Synecdoche, New York Review

Caden Cotard (Philip Seymour Hoffman) is a New York theatre director who yearns to create a work of profound significance. He’s just finished directorial duties on an ambitious staging of Arthur Miller’s Death of a Salesman, but is unsatisfied with the results. His artist wife Adele (Catherine Keener) does little to ease his doubts, whereas his leading lady Claire (Michelle Williams) and devoted box office assistant Hazel (Samantha Morton) are only too eager to heap praise on him. Caden is plagued by paranoia and prone to intense self-analysis, and Adele’s perceived lack of interest in his problems drives him closer to these other women in his life.

The opportunity Caden has been hoping for arrives, just as his relationship with Adele hits crisis point, in the shape of a MacArthur Genius Grant, giving him the financial freedom to embark on an enormous theatre project. Replicating his own life and the lives of his family and colleagues in an ever-expanding life-size set built in a gigantic hangar, Caden attempts to capture something essentially ‘real’ about humanity. It is an artistic quest that will consume the rest of his life.

Charlie Kaufman’s new film – his first as director – originated in a suggestion from Sony Pictures that the Being John Malkovich writer try his hand at making a horror movie. The fact that Kaufman came up with this story in response to such a brief demonstrates both his admirable ability to tap into his own fears and also his unwillingness to conform to even the most basic generic conventions.

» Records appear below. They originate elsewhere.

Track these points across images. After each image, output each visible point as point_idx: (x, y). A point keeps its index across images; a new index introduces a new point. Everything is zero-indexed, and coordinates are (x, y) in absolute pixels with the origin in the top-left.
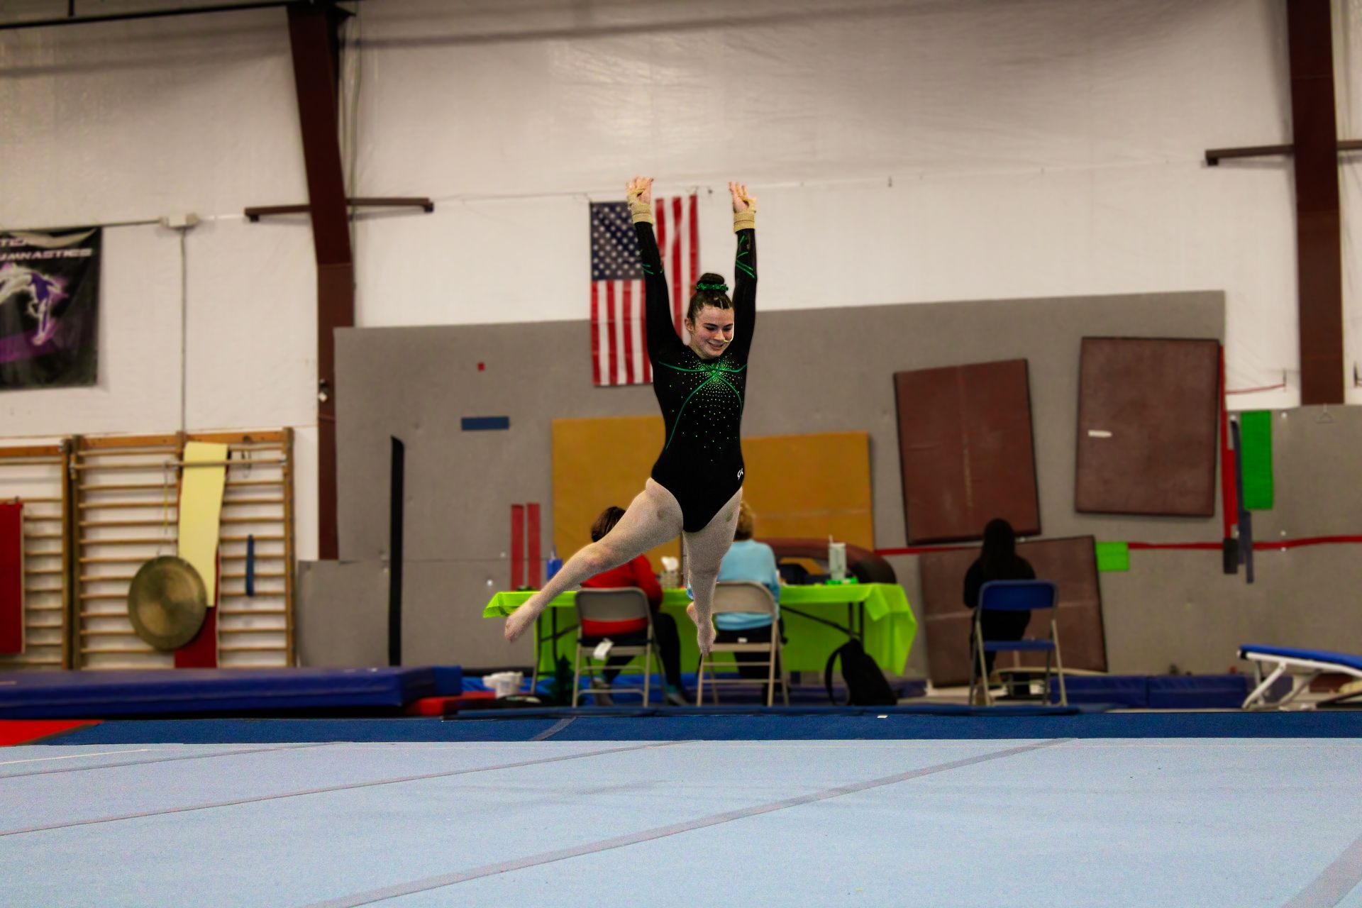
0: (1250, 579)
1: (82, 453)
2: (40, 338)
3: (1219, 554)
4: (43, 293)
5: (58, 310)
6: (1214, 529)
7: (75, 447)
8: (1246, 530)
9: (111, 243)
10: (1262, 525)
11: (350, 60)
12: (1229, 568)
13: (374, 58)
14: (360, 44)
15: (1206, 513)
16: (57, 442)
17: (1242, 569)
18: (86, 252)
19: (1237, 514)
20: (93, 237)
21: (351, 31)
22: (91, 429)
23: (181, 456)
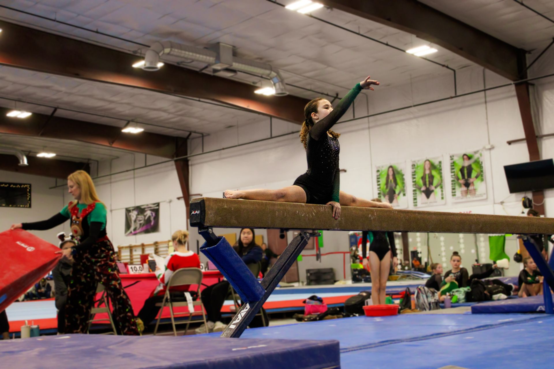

Synecdoche is Kaufman’s most ambitious, unconventional and in many ways unfathomable story yet, but it is also hugely enjoyable, tackling massive themes (most notably the inescapable fact of death) in ways that are funny, sad and often insightful.

The reality that Kaufman creates appears to be the world as seen (or imagined) from Caden’s perspective; the film’s visuals have a surreal edge from the outset, and the timeline of the film takes large unannounced leaps, most notably when Caden remarries and the story jumps forward several years in the space of one cut. The combined effect is disconcerting, but it also effectively places the audience in the same place of confusion and frustration that Caden so often finds himself in.

The title is a play on Schenectady, the name of the district that Caden lives in; ‘synecdoche’ refers to a figure of speech in which a part is used to represent the whole, or vice versa (as in using the word ‘man’ to speak of all humanity), so the title could be pointing to the fact that Caden’s perspective stands for all of our perspectives. The truth is that you can never see the world through any eyes but your own, you can never know life without yourself at the centre of it. This idea that “no-one is an extra” is in some way central to what Kaufman is trying to get at.

Kaufman throws a lot of ideas, not that many of them visual, into his film, and I think the best way to take it all in on a first viewing is not to try and analyse everything but to see the whole thing, in all its vastness, as one big canvas – much like Caden’s theatre piece. This is certainly a film that demands repeat viewings to be properly understood, so prepare to be a bit confused first time.

More than Kaufman’s other work, Synecdoche, New York is reminiscent of Woody Allen’s best films – the Manhattan setting, the surreal way of tackling very real and universal issues, leavened with a keen sense of humour and directed to appeal to the brain first and the eye second. Also like Allen, Kaufman gets great performances from his very impressive cast, particularly Hoffman and Samantha Morton. Finally like Allen, Kaufman is clearly one of a kind, and that is certainly also true of this exceptional film.